Dr. Kirby, associate professor of dermatology and vice chair for education at Pennsylvania State University in University Park, presented ways to approach patients with recalcitrant disease and offered different strategies when physicians are confronted with treatment failures. Another important cornerstone of HS management is procedural therapy, and Dr. Aleshin, clinical professor of dermatology at Stanford University School of Medicine, delved into procedures that dermatologists can perform in their office for HS.
“Targeting the inflammation in HS, such as with systemic antibiotic and biologic therapy, can be helpful, but patients may still experience pain despite HS-directed therapies,” said Dr. Hsiao.

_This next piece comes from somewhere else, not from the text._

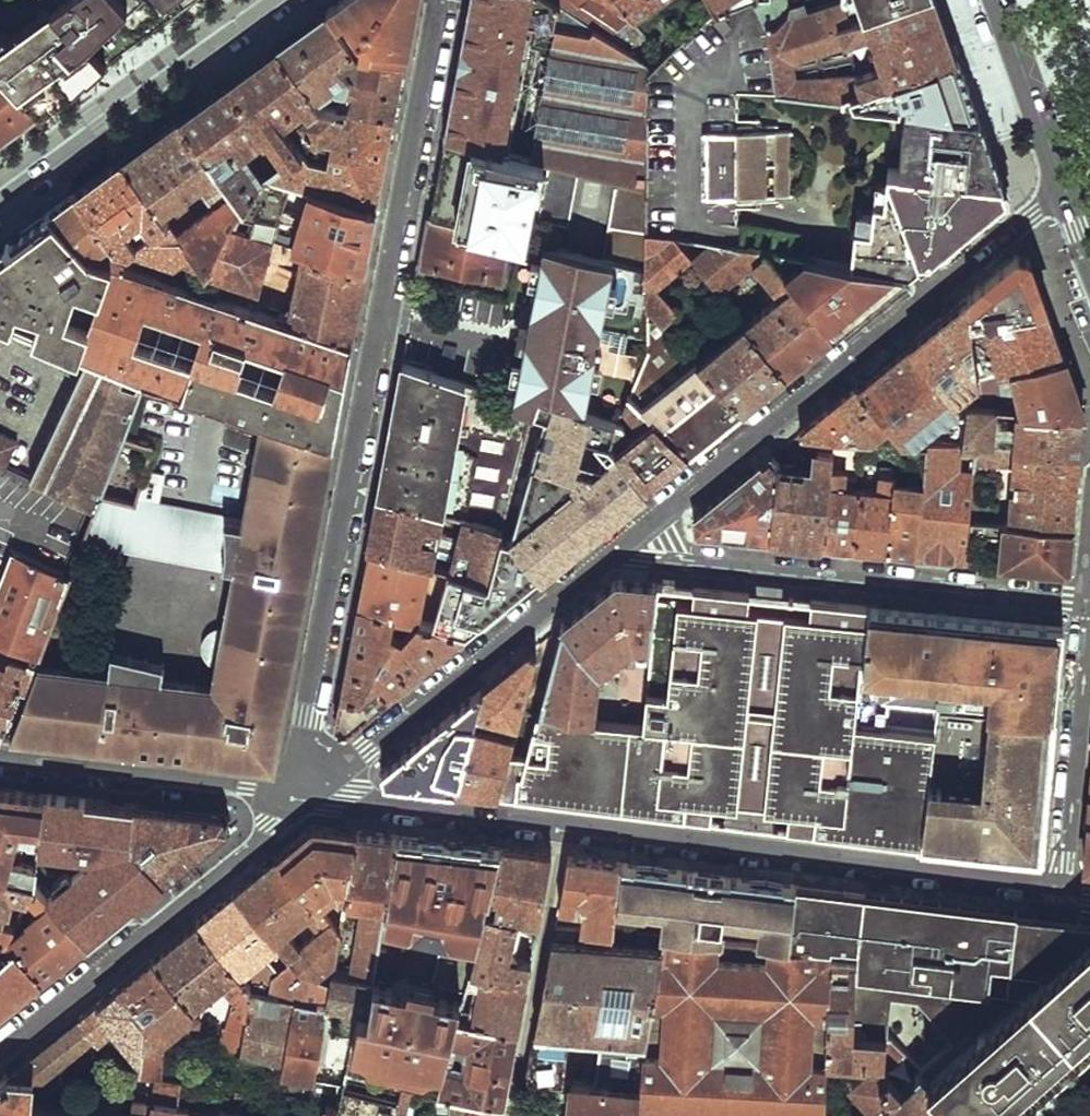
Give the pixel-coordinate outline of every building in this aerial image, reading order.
[(0,35),(0,60),(43,107),(91,72),(173,12),(189,0),(46,0),(0,35)] [(327,7),(353,48),(404,58),(415,0),(337,0),(327,7)] [(646,186),(646,74),(646,63),(550,0),(472,0),(461,55),(447,133),(580,168),(615,177),(646,186)] [(646,63),(646,40),(632,20),(618,0),(550,0),(646,63)] [(632,20),(662,0),(618,0),(632,20)] [(706,22),(712,14),(706,0),(694,0),(706,22)] [(712,14),(715,18),(753,3),(758,0),(706,0),(712,14)] [(753,3),(768,27),(785,13),(788,8),(788,0),(758,0),(753,3)] [(768,27),(770,47),(903,0),(788,0),(788,8),(785,13),(768,27)] [(957,57),(945,21),(937,0),(903,0),(770,47),(776,96),(843,101),(843,97),(957,57)] [(706,242),(732,247),(733,215),(751,215),(751,209),(734,208),(734,194),(762,194),(792,195),(791,132),(765,131),(735,131),(735,117),(753,116),(754,108),(735,109),(735,92),(776,96),(770,47),(768,27),(753,3),(715,18),(712,14),(706,22),(646,74),(646,186),(647,233),(678,238),(706,242)] [(318,14),(278,43),(320,101),(393,118),(398,89),(404,58),(353,48),(327,7),(318,14)] [(229,79),(180,114),(245,200),(256,178),(287,185),(306,191),(375,211),(384,165),(393,118),(320,101),(278,43),(229,79)] [(843,97),(843,101),(904,107),(978,115),(968,87),(957,57),(843,97)] [(43,107),(0,60),(0,138),(43,107)] [(978,115),(904,107),(894,171),(884,170),(879,204),(869,203),(865,228),(849,226),(844,264),(904,274),(917,264),(966,223),(1005,192),(1003,186),(994,158),(981,124),(978,115)] [(123,156),(167,220),(128,249),(166,263),(174,265),(189,255),(204,276),(231,227),(245,200),(180,114),(153,134),(123,156)] [(735,131),(765,131),(764,115),(753,116),(735,117),(735,131)] [(509,234),(534,240),(539,216),(567,224),(580,168),(447,133),(439,175),(432,216),(509,234)] [(167,220),(123,156),(101,172),(77,189),(109,239),(114,245),(128,249),(167,220)] [(615,177),(600,257),(645,268),(647,233),(646,186),(615,177)] [(245,200),(231,227),(273,240),(287,185),(256,178),(245,200)] [(160,280),(163,272),(122,257),(101,244),(109,239),(77,189),(67,197),(51,208),(84,255),(160,280)] [(375,211),(306,191),(292,246),(303,250),(364,270),(370,241),(375,211)] [(734,208),(751,209),(763,209),(762,194),(734,194),(734,208)] [(0,245),(0,317),(146,381),(262,419),(332,442),(350,343),(276,319),(160,280),(84,255),(51,208),(3,243),(0,245)] [(426,248),(422,265),(498,282),(509,234),(432,216),(426,248)] [(231,227),(204,276),(257,293),(273,240),(231,227)] [(646,309),(659,323),(676,309),(657,286),(692,257),(690,255),(678,238),(647,233),(645,268),(646,309)] [(809,352),(833,333),(783,273),(766,252),(732,247),(706,242),(690,255),(692,257),(720,290),(757,260),(782,290),(745,321),(786,371),(809,352)] [(600,257),(544,244),(533,297),(531,297),(521,348),(524,350),(514,400),(537,409),(541,397),(615,417),(621,406),(626,393),(647,350),(646,309),(645,268),(600,257)] [(357,307),(364,270),(303,250),(287,315),(278,313),(276,319),(350,343),(357,307)] [(967,295),(971,319),(1047,303),(1042,288),(1031,255),(1019,253),(967,295)] [(844,264),(802,258),(802,265),(794,264),(783,273),(833,333),(868,304),(904,274),(844,264)] [(909,343),(956,399),(980,377),(978,362),(974,335),(971,319),(967,295),(938,319),(909,343)] [(978,362),(980,377),(1012,370),(1066,357),(1057,331),(1047,303),(971,319),(974,335),(987,331),(995,359),(978,362)] [(716,428),(743,406),(696,359),(659,323),(646,309),(647,350),(626,393),(689,450),(716,428)] [(92,509),(97,496),(135,503),(155,445),(127,434),(146,381),(0,317),(0,332),(5,328),(77,380),(33,471),(21,465),(27,449),(0,434),(0,465),(92,509)] [(696,359),(743,406),(764,389),(786,371),(745,321),(696,359)] [(926,441),(955,444),(956,435),(939,420),(950,412),(965,417),(967,405),(960,404),(956,399),(909,343),(883,364),(858,384),(890,423),(904,439),(926,441)] [(1072,374),(1066,357),(1012,370),(1026,409),(1085,412),(1072,374)] [(379,496),(504,529),(537,409),(514,400),(404,364),(391,430),(379,496)] [(832,433),(874,437),(890,423),(858,384),(829,408),(801,430),(816,431),(832,433)] [(668,467),(689,450),(626,393),(621,406),(634,423),(628,428),(621,422),(614,420),(609,438),(647,484),(668,467)] [(465,634),(647,484),(609,438),(614,420),(615,417),(541,397),(537,409),(504,529),(503,535),(491,579),(451,569),(437,626),(465,634)] [(976,445),(988,447),(993,407),(967,405),(965,417),(962,444),(976,445)] [(1083,434),(1085,412),(1026,409),(1021,409),(1019,449),(1081,455),(1083,434)] [(36,664),(10,733),(74,740),(179,752),(257,761),(263,750),(273,751),(332,442),(262,419),(257,435),(241,516),(240,525),(223,523),(225,549),(220,567),(231,572),(209,687),(162,681),(162,667),(109,654),(107,674),(36,664)] [(796,545),(821,547),(829,470),(832,433),(816,431),(812,473),(778,471),(771,543),(796,545)] [(899,439),(897,457),(924,457),(926,441),(904,439),(899,439)] [(940,559),(965,561),(968,534),(969,522),(974,471),(976,445),(962,444),(955,444),(926,441),(924,457),(922,484),(915,556),(940,559)] [(1077,493),(1081,455),(1019,449),(988,447),(976,445),(974,471),(982,473),(982,465),(1016,467),(1012,525),(1073,530),(1077,493)] [(696,536),(771,543),(778,471),(778,463),(771,455),(732,486),(694,517),(696,536)] [(838,549),(854,550),(861,487),(845,486),(846,471),(829,470),(821,547),(838,549)] [(871,552),(888,553),(894,483),(895,477),(877,474),(877,488),(861,487),(854,550),(871,552)] [(901,555),(915,556),(922,484),(894,483),(888,553),(901,555)] [(79,544),(231,572),(220,567),(225,549),(223,523),(240,525),(241,516),(135,503),(97,496),(92,509),(79,544)] [(451,569),(491,579),(503,535),(504,529),(379,496),(374,522),(370,547),(433,564),(451,569)] [(1071,550),(1073,530),(1012,525),(969,522),(968,534),(1002,538),(1000,564),(1068,571),(1070,569),(1071,550)] [(359,604),(417,621),(433,564),(370,547),(365,576),(359,604)] [(10,733),(36,664),(64,572),(15,551),(0,587),(0,732),(10,733)] [(652,648),(659,600),(661,583),(619,579),(588,604),(559,627),(537,711),(591,718),(597,677),(634,646),(652,648)] [(855,718),(866,605),(789,597),(788,613),(748,608),(749,593),(693,587),(690,604),(659,600),(652,648),(642,724),(591,718),(537,711),(522,710),(520,716),(516,733),(499,792),(726,820),(728,806),(777,812),(776,826),(845,834),(845,832),(919,842),(918,847),(922,847),(936,727),(855,718)] [(405,683),(465,634),(417,621),(359,604),(348,666),(337,725),(345,732),(405,683)] [(1000,636),(1001,619),(963,615),(866,605),(855,718),(936,727),(938,709),(1056,721),(1060,674),(1064,625),(1015,637),(1000,636)] [(1064,625),(1001,619),(1000,636),(1015,637),(1064,625)] [(483,689),(479,705),(520,716),(522,710),(537,653),(530,651),(506,670),(483,689)] [(420,783),(456,787),(474,721),(479,705),(483,689),(458,709),(408,749),(384,769),(385,779),(420,783)] [(1045,826),(1056,721),(938,709),(936,727),(922,847),(1019,858),(1020,846),(1034,833),(1045,835),(1045,826)] [(477,790),(499,792),(516,733),(474,721),(456,787),(477,790)] [(263,750),(257,761),(268,759),(273,753),(273,751),(263,750)] [(45,794),(0,789),(0,874),(33,882),(45,794)] [(166,879),(130,845),(136,804),(90,799),(45,794),(33,882),(89,941),(107,926),(145,896),(166,879)] [(179,809),(136,804),(130,845),(166,879),(196,854),(228,828),(224,814),(179,809)] [(288,849),(277,858),(320,902),(330,895),(336,901),(326,909),(342,926),(360,832),(313,827),(288,849)] [(333,981),(329,1003),(360,1009),(369,1011),(374,982),(386,911),(399,836),(380,834),(360,832),(342,926),(333,981)] [(1043,857),(1045,835),(1034,833),(1020,846),(1019,858),(1037,860),(1043,857)] [(452,843),(399,836),(386,911),(445,922),(433,992),(374,982),(369,1011),(360,1009),(347,1073),(403,1085),(437,1092),(444,1068),(446,1059),(449,1049),(451,1040),(458,1018),(468,979),(470,972),(487,912),(504,849),(452,843)] [(504,849),(487,912),(519,919),(525,920),(539,922),(552,855),(528,852),(504,849)] [(589,929),(614,931),(615,924),(622,862),(596,859),(569,856),(562,891),(555,926),(583,928),(586,920),(571,917),(573,907),(580,907),(582,897),(593,899),(589,929)] [(326,909),(320,902),(277,858),(255,875),(235,891),(303,968),(333,981),(342,926),(326,909)] [(676,869),(622,862),(615,924),(661,930),(661,935),(663,935),(667,935),(676,869)] [(676,869),(667,935),(728,941),(735,876),(705,872),(676,869)] [(15,919),(4,915),(10,891),(26,895),(33,882),(0,874),(0,932),(7,934),(15,919)] [(735,876),(728,941),(791,946),(796,883),(735,876)] [(33,882),(26,895),(34,902),(28,908),(34,915),(10,937),(13,942),(44,977),(66,959),(89,941),(33,882)] [(796,883),(791,946),(832,949),(858,952),(859,941),(841,939),(848,889),(796,883)] [(1058,914),(1035,911),(1015,909),(948,901),(848,889),(841,939),(859,941),(858,952),(854,1037),(892,1034),(895,999),(916,1002),(953,1040),(926,1068),(933,1076),(970,1115),(1007,1115),(1019,1105),(1020,1104),(1039,1087),(1056,1072),(1089,1043),(1089,918),(1079,916),(1058,914)] [(198,922),(255,989),(297,997),(329,1003),(333,981),(303,968),(235,891),(216,907),(198,922)] [(470,972),(527,983),(531,960),(516,957),(511,956),(519,919),(487,912),(470,972)] [(519,919),(511,956),(516,957),(525,920),(519,919)] [(194,1010),(192,1019),(203,1021),(204,1012),(197,1010),(228,984),(243,1000),(234,1007),(231,1030),(234,1031),(231,1053),(244,1054),(255,989),(198,922),(175,941),(153,958),(194,1010)] [(569,1035),(605,1037),(646,1040),(663,935),(661,935),(614,931),(589,929),(583,928),(555,926),(527,1079),(564,1082),(567,1078),(569,1035)] [(646,1040),(643,1061),(640,1085),(636,1115),(658,1115),(659,1108),(719,1110),(718,1115),(826,1115),(828,1062),(832,949),(791,946),(728,941),(667,935),(663,935),(646,1040)] [(13,942),(0,957),(0,1013),(2,1011),(44,977),(13,942)] [(887,1092),(887,1088),(896,1079),(887,1069),(887,1063),(899,1061),(909,1054),(892,1034),(854,1037),(858,952),(832,949),(828,1062),(867,1065),(870,1074),(857,1087),(880,1114),(878,1115),(909,1115),(887,1092)] [(143,1056),(140,1074),(148,1074),(159,1076),(165,1076),(170,1043),(161,1038),(194,1010),(153,958),(135,973),(118,987),(148,1022),(143,1056)] [(468,979),(479,981),(471,1021),(518,1030),(522,1007),(527,983),(470,972),(468,979)] [(31,1107),(33,1081),(42,1081),(94,1040),(99,1045),(118,1030),(143,1056),(148,1022),(118,987),(92,1008),(34,1056),(1,1082),(0,1091),(0,1108),(5,1115),(128,1115),(31,1107)] [(255,989),(244,1054),(286,1062),(295,1015),(297,997),(255,989)] [(284,1075),(316,1080),(326,1021),(295,1015),(286,1062),(284,1075)] [(444,1068),(437,1092),(468,1097),(503,1103),(510,1067),(518,1030),(471,1021),(458,1018),(451,1040),(470,1044),(465,1073),(444,1068)] [(602,1057),(643,1061),(646,1040),(605,1037),(602,1057)] [(449,1049),(446,1059),(453,1061),(456,1051),(449,1049)] [(600,1082),(640,1085),(643,1061),(602,1057),(600,1082)] [(926,1068),(921,1071),(926,1077),(905,1096),(901,1092),(904,1087),(896,1079),(887,1088),(887,1092),(909,1115),(970,1115),(933,1076),(926,1068)] [(340,1115),(395,1115),(403,1085),(347,1073),(341,1106),(340,1115)] [(135,1103),(144,1103),(148,1074),(140,1074),(135,1103)] [(179,1106),(183,1078),(165,1076),(159,1076),(156,1098),(170,1100),(167,1115),(148,1113),(149,1103),(144,1103),(135,1103),(133,1115),(177,1115),(179,1106)] [(640,1085),(600,1082),(567,1078),(564,1082),(572,1083),(568,1115),(636,1115),(640,1085)] [(248,1081),(239,1079),(235,1106),(233,1115),(243,1115),(248,1081)] [(437,1092),(435,1104),(450,1108),(449,1115),(466,1115),(468,1097),(437,1092)] [(235,1106),(227,1105),(225,1112),(179,1106),(177,1115),(233,1115),(235,1106)] [(341,1106),(326,1105),(324,1115),(340,1115),(341,1106)]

Dr. Orenstein, an assistant professor of dermatology at Emory University in Atlanta, discussed her approach to HS pain management. Gabapentin, SSRIs, and other agents may help give relief for patients with chronic pain. Referring patients to a pain specialist is another option to consider. It is important to try to understand each patient’s individual needs and customize therapy to help them.
Hope on the horizon
Although important developments have been made in recent years, the speakers insisted there is still work to be done on how to improve patient outcomes. Dr. Fragoso, a Lebanon, New Hampshire dermatologist, shared examples of several therapies that are currently being investigated, such as JAK inhibitors, IL-1 inhibitors, and IL-36 inhibitors. In addition, secukinumab (IL-17A inhibitor) and bimekizumab (IL-17A and F inhibitor) both had successful phase 3 trials.
“It is a very exciting time for HS with new treatments on the horizon,” Dr. Hsiao said. “Hopefully, this will translate into more therapeutic options that are safe, efficacious, durable, and accessible for our patients who have this oftentimes debilitating condition.”